## Bacaan yang Ditampilkan
►

ADANYA jurang pemisah antara atlit senior dengan calon pengganti
mereka sudah menjadi permasalahan klasik dalam dunia olahraga
Indonesia. Tapi dari dulu usaha induk organisasi untuk
menjembatani kedua generasi olahragawan itu tak pernah muncul
dalam kalender pembinaan yang pasti.
Menyadari keterlambatan proses peremajaan atlit itu, di Lapangan
Tembak Senayan, Jakarta pagi Minggu 8 Januari lalu, Perbakin
Jaya meresmikan sekolah menembak angkatan pertama. "Sebetulnya
usaha ini sudah harus dari dulu kita mulai" kata Muslimin, Ketua
Bidang Target Perbakin Jaya mengakui kekurangan. Tapi "lebih
baik terlambat daripada tidak sama sekali, bukan?".
Belum Ada Artinya
Lambatnya kesadaran dari pembina olahraga menembak itu menemui
bentuk yang padu bisa difahami, memang. Sebab cabang olahraga
ini termasuk kegemaran yang menuntut duit. Untuk sebuah pistol
angin saja harganya sudah 150 ribu rupiah. Belum lagi terhitung
biaya latihan. Tapi jika dibandingkan dengan pengeluaran untuk
main golf yang harga satu set peralatannya bisa lebih 1 juta
rupiah, olahraga menembak mungkin belum ada artinya.

◄

## Petunjuk Latihan
Salinlah tanpa perubahan bagian bacaan tentang sekolah menembak di atas, dimulai dari kata-kata yang memuat "ADANYA jurang pemisah" dan berhenti setelah "pembinaan yang pasti.".

## Baris yang Diberikan

►

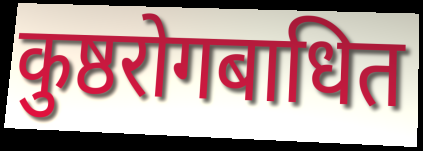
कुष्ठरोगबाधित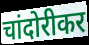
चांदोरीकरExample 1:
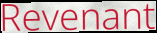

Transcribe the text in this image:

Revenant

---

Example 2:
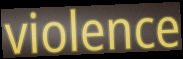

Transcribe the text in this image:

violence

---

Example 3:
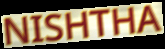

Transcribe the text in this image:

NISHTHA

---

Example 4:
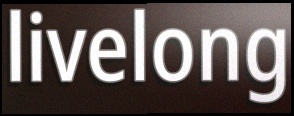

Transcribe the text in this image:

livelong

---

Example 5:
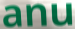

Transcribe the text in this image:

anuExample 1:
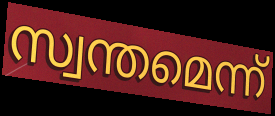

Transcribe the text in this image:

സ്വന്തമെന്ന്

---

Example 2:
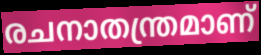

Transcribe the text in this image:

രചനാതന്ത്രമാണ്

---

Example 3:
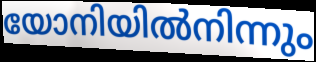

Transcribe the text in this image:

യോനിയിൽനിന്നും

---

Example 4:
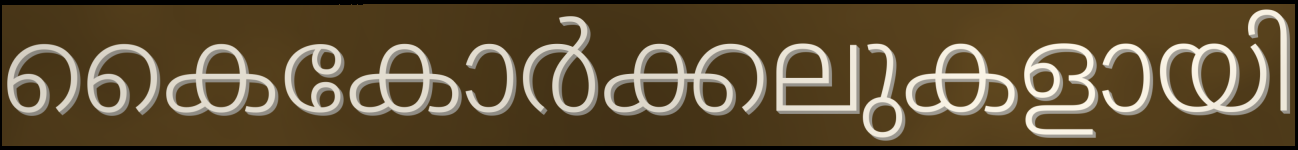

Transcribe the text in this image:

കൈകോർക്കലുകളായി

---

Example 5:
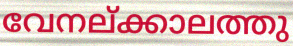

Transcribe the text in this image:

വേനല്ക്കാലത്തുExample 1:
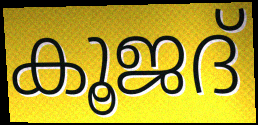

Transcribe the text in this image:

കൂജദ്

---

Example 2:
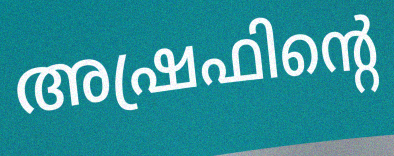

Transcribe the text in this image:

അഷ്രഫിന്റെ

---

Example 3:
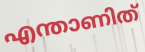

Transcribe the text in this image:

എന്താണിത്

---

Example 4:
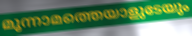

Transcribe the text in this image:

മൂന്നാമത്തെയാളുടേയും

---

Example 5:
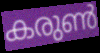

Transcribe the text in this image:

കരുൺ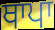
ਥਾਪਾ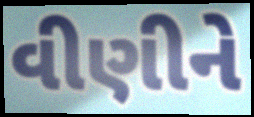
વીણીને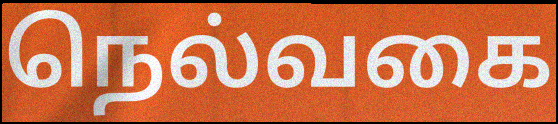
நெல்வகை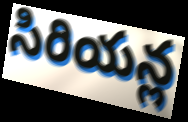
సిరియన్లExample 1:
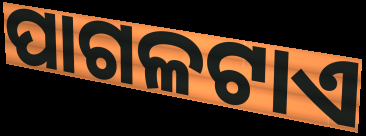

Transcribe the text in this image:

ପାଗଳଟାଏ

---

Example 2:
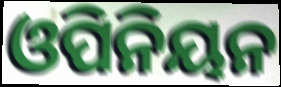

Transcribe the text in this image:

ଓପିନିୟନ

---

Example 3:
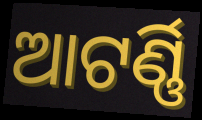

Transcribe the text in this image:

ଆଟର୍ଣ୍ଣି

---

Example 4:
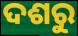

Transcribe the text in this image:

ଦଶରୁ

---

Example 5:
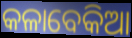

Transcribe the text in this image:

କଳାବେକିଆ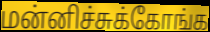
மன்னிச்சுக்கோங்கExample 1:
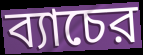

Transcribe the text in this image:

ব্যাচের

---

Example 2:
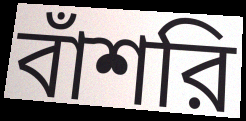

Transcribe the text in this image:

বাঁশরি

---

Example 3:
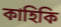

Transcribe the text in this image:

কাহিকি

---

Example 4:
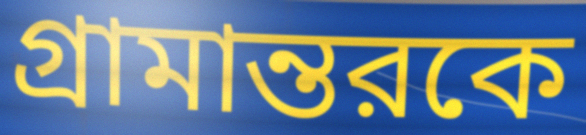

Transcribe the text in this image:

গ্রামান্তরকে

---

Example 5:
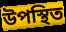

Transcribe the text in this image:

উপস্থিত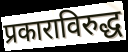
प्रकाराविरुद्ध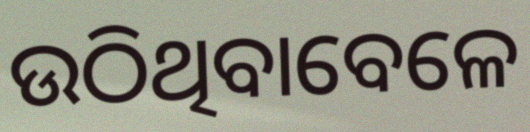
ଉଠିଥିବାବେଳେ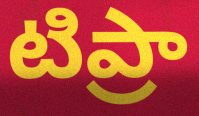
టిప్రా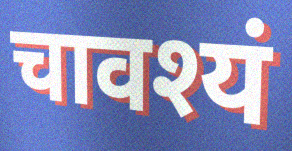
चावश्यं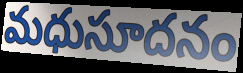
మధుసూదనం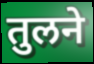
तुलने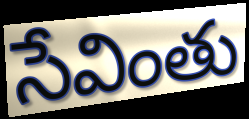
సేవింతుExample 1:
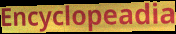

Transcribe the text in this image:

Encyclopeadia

◄

## Hasil Latihan
ADANYA jurang pemisah antara atlit senior dengan calon pengganti
mereka sudah menjadi permasalahan klasik dalam dunia olahraga
Indonesia. Tapi dari dulu usaha induk organisasi untuk
menjembatani kedua generasi olahragawan itu tak pernah muncul
dalam kalender pembinaan yang pasti.